A new weapon against malaria

Expensive synthetic proteins revolutionized the treatment of cancer and autoimmune disorders in high-income countries. But the same therapeutics could lead to the eradication of infectious diseases linked to poverty if they become more potent, less expensive, and easier to manufacture

Malaria vaccination in Tomali, a town in Malawi, in 2019.Jerome Delay (AP)

Over the past three years, the Covid-19 pandemic has dominated headlines and spurred scientific research, with experts around the world focusing resources and any potentially useful technology on the problem. While the spotlight on Covid-19 has dimmed slightly, it remains a high global priority, sometimes to the detriment of infectious diseases linked to poverty and primarily affecting the Global South. For example, Malaria killed an estimated 619,000 people — most of them children in Sub-Saharan Africa — in 2021, when there were 247 million cases worldwide.

Malaria is an entirely preventable and treatable disease, and researchers have made great strides on both fronts. In March, for example, the World Health Organization recommended two new dual-ingredient insecticide-treated bed nets to protect against malaria-transmitting Anopheles mosquitoes, one with a more lethal cocktail of insecticides, and the other able to disrupt mosquito growth and reproduction.

Cost-effective antimalarial medicines are another important tool. In 2021, seasonal malaria chemoprevention was administered to around 45 million children aged three months to five years, who received monthly doses of therapeutic drugs at a cost of less than $4 per person. The recent news of a groundbreaking vaccine, GSK’s Mosquirix (also known as RTS,S), offers some hope, although the cost is still relatively high, at around $40 per child for the first year.

Despite these efforts, malaria continues to pose a threat to public health. Even after an investment of $26 billion to tackle the disease in Sub-Saharan Africa, the number of cases increased slightly between 2000 and 2019 (although the number of deaths decreased). New prevention measures — tailored to children, in particular — are clearly needed. Further innovation should take a page from the pandemic playbook: one benefit of the flood of Covid-19 research is that it demonstrated the enormous potential of monoclonal antibodies.

These drugs are laboratory-made copies of the proteins that a person’s immune system produces to attack specific foreign invaders. Historically, monoclonal antibodies have served as a powerful weapon against cancer and autoimmune diseases such as rheumatoid arthritis and lupus. While not often used as a prophylactic, the deployment of monoclonal antibodies to prevent Covid-19 and respiratory syncytial virus has shown great promise. Moreover, their exquisite selectivity enables them to discern between closely related molecular targets, resulting in fewer off-target effects. This makes it a medication with an appropriate safety profile for children (as well as other at-risk populations).

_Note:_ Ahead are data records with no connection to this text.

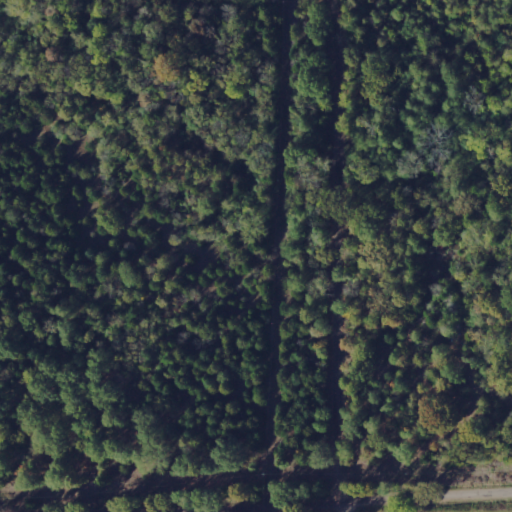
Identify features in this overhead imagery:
park: (260, 1)
road: (345, 257)
road: (393, 501)
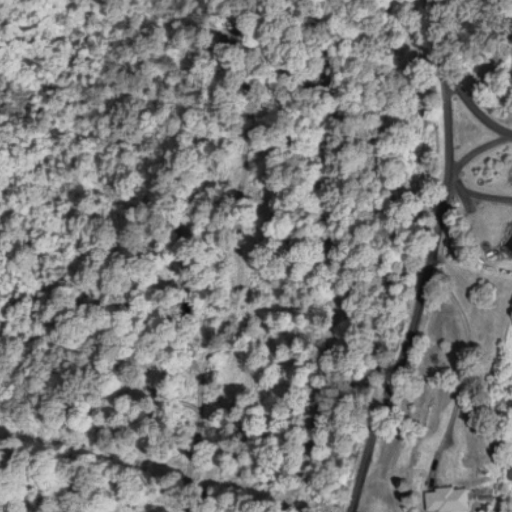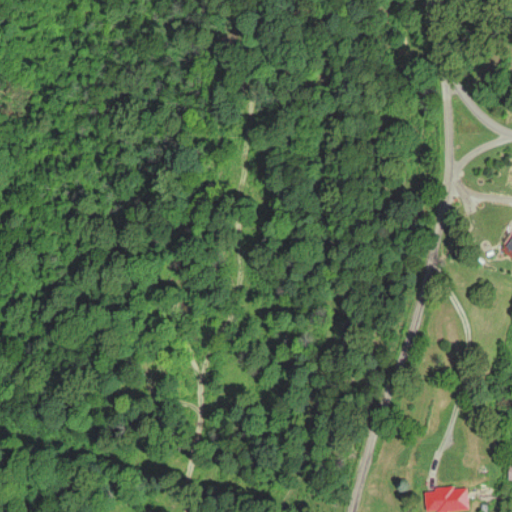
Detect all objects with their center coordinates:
road: (439, 39)
road: (476, 112)
road: (475, 155)
road: (427, 299)
building: (508, 474)
building: (443, 500)
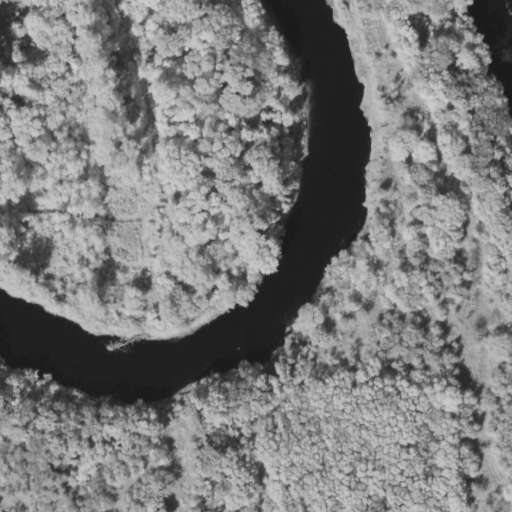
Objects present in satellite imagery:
river: (310, 172)
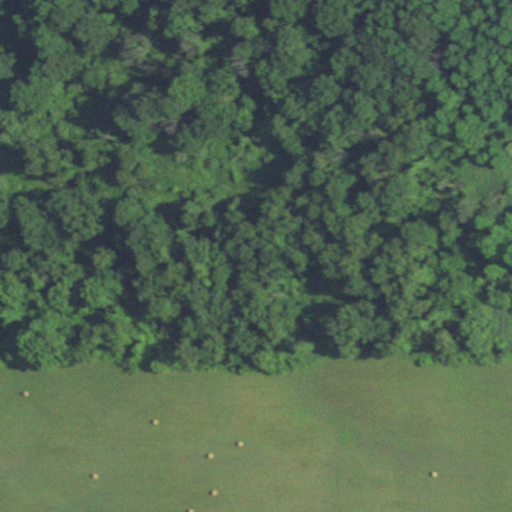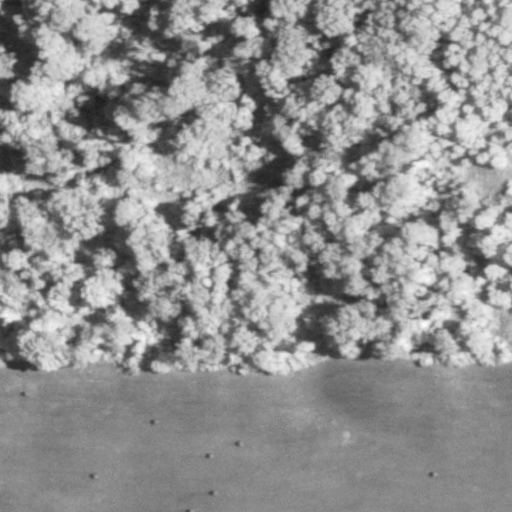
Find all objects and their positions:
road: (371, 94)
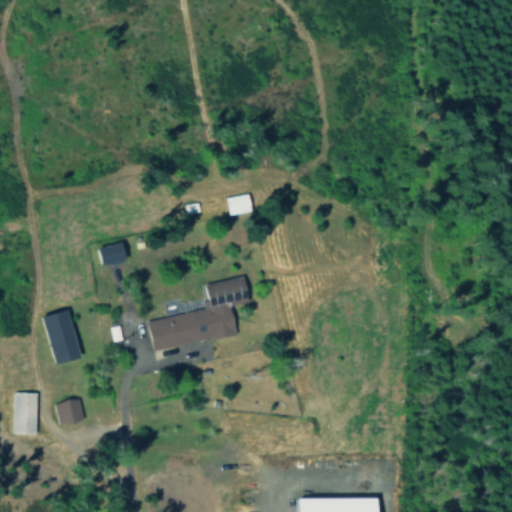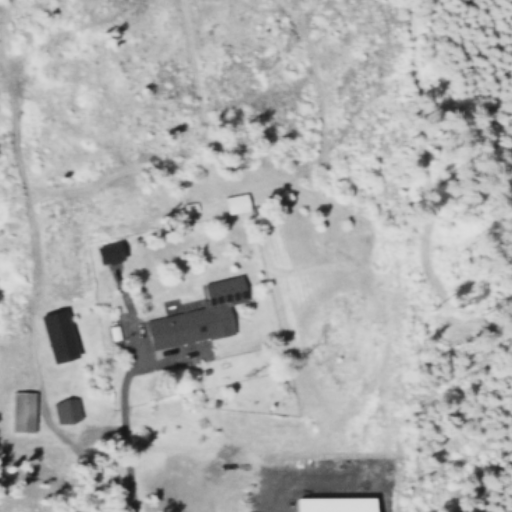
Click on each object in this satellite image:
building: (232, 203)
building: (195, 316)
building: (58, 335)
building: (64, 410)
building: (23, 411)
road: (127, 449)
building: (324, 504)
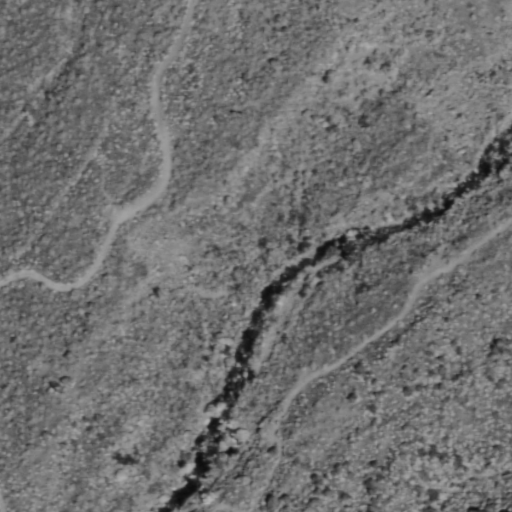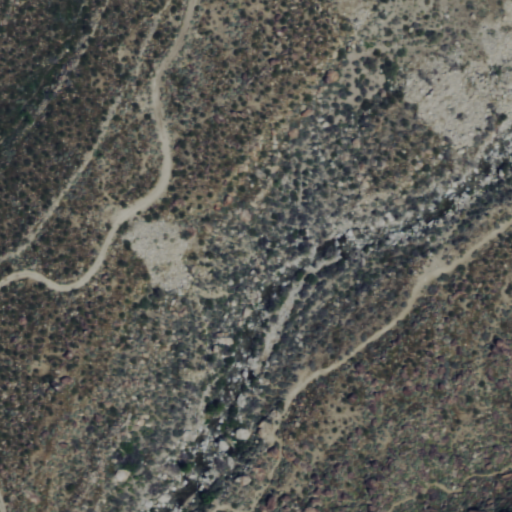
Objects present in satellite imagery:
road: (339, 362)
road: (450, 487)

A research group at the United States National Institutes of Health, led by Robert Seder, has identified two antibodies against CSP-1, the protein that the malaria parasite uses to invade liver cells where it first establishes infection. Blocking CSP-1 should thus prevent infection. The more advanced of the two antibodies, L9LS, is currently being tested for its safety and efficacy in children in Mali and Kenya. The Mali study is assessing its success in a setting of seasonal malaria, whereas the Kenya study focuses on an area where year-round infection is possible.

Monoclonal antibodies could be a game-changer for preventing malaria and advance the long-sought goal of eradication. The current generation of antimalarial antibodies has been modified so that a single dose can protect a child for at least three months — possibly longer. The clinical trials will determine the extent and exact duration of protection, and provide useful guidance on how much improvement is needed to achieve a dosage that can be injected once per year.

Although antibodies have a reputation for being expensive, with those used to treat cancer priced at over $20,000 per month in Europe and the U.S., increasing the potency of this cutting-edge treatment could significantly decrease costs. Some believe an injection as small as one milliliter of the antibody drug being trialed in Mali and Kenya could protect children at a cost of only $5-10 per person.

To date, demand for monoclonal antibodies has primarily come from high-income countries; Africa accounts for only 1% of global sales. This disparity highlights the need to work with national regulatory agencies to ensure that submitted product data adequately address public-health concerns, and, in the longer term, to involve affected countries in the production of these biologics. Although manufacturing antibodies is a complex and highly regulated process, investing in the technology to do so now would be a boon for developing economies burdened by endemic malaria.

Monoclonal antibodies may be the new frontier in the fight against malaria, but getting the word out won’t be easy: stakeholders from government, academia, and industry must come together to coordinate advocacy efforts and raise awareness. (The same groups should be encouraging the development of these types of biologics for all infectious diseases.)

We are only just embarking on a long road: the first generation of antimalarial antibodies will not be deployed until 2027 at the earliest. They offer tremendous promise as one of many weapons to fight this child killer, alongside bed nets, medicines, and emerging vaccines. The clinical trials will tell us whether this potential can be realized, but we would be wise to begin preparing for success now.